> Quoted passage
-*-*-
# Ronald McDonald Shark Tournament



## TomCat (Jan 6, 2006)

Any of you guys plan on fishing the Ronald McDonald Shark Tournament June 09 and 10. We didn't catch squat last year but it was a hoot anyway.


----------



## mullethead00 (May 31, 2010)

Can you post the link with date/time info? I didn't make it last year but will try this year. Still at SLP?


----------



## TomCat (Jan 6, 2006)

mullethead00 said:


> Can you post the link with date/time info? I didn't make it last year but will try this year. Still at SLP?


Here's some basic info.

http://www.gotshark.com

Also look on Texas Surf Fishing.com or Surfmasters.com for more info.
Several places to sign up this year. Ron will be on the Galveston Side of SLP, Krash on the Freeport side of SLP, Allen aka BullMaster will be at High Island signing people up and Jimmy's on 91st Street Pier. Good luck.
.


----------



## railcar (Apr 15, 2011)

I'm in


----------



## setxdargel (Jun 8, 2011)

I will be there fishing with Bullmaster.

Sent from my C771 using Tapatalk 2


----------



## BigCox45 (May 27, 2012)

Counting down the days can't wait!!


----------



## TomCat (Jan 6, 2006)

My son and I made a bait run on Sunday. We picked up 2 nice size Cow Nose Rays in the surf. We're probably going back on Wednesday afternoon and look for more. The Rays are running in ankle to shin deep water in the surf. Cast net or gig'em.


----------



## TomCat (Jan 6, 2006)

I think Tommy is ready to go fishing. He put new line on one of the 9/0 's last night and he's been cleaning and oiling everything that doesn't run from him. We'll be there on Friday afternoon to set up camp and start fishing on Saturday morning. Good luck to all and be safe.


----------



## Manchacan (May 20, 2012)

Thanks for the link. I hope to participate this year.


----------



## Manchacan (May 20, 2012)

If I'm staying at Jamaica Beach, where's the closest location to register for this?


----------



## TomCat (Jan 6, 2006)
-*-*-
> Given information

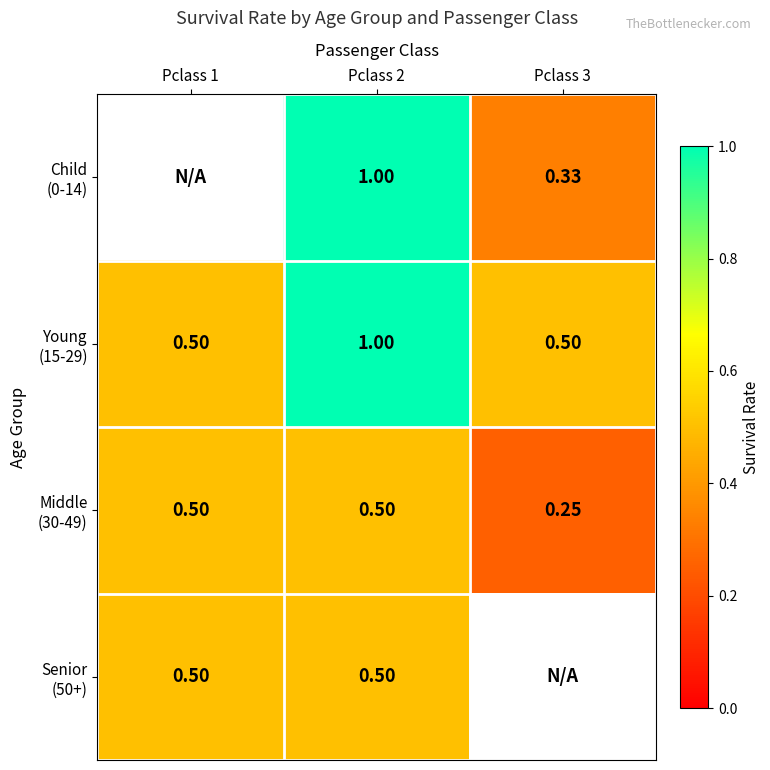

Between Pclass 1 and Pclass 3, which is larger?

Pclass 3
-*-*-
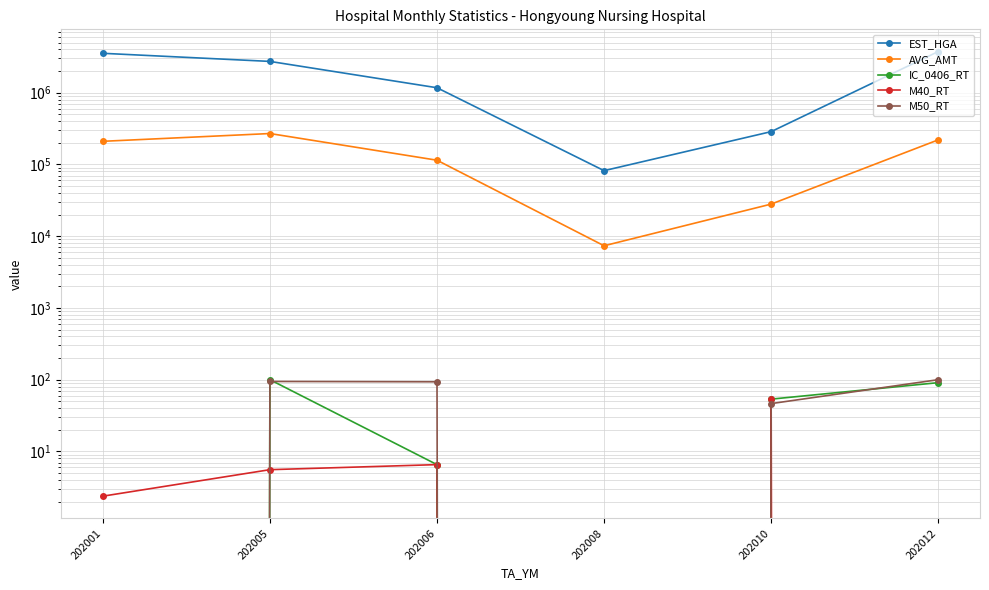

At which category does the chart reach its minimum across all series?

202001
-*-*-
> Tasks to complete
[a] In the tournament thread, where will Allen aka BullMaster be signing people up?
[b] Copy the tournament thread word for word, from "# Ronald McDonald" up to and including "(May 31, 2010)".

> Answers by item number
[a] At High Island.

[b]
# Ronald McDonald Shark Tournament



## TomCat (Jan 6, 2006)

Any of you guys plan on fishing the Ronald McDonald Shark Tournament June 09 and 10. We didn't catch squat last year but it was a hoot anyway.


----------



## mullethead00 (May 31, 2010)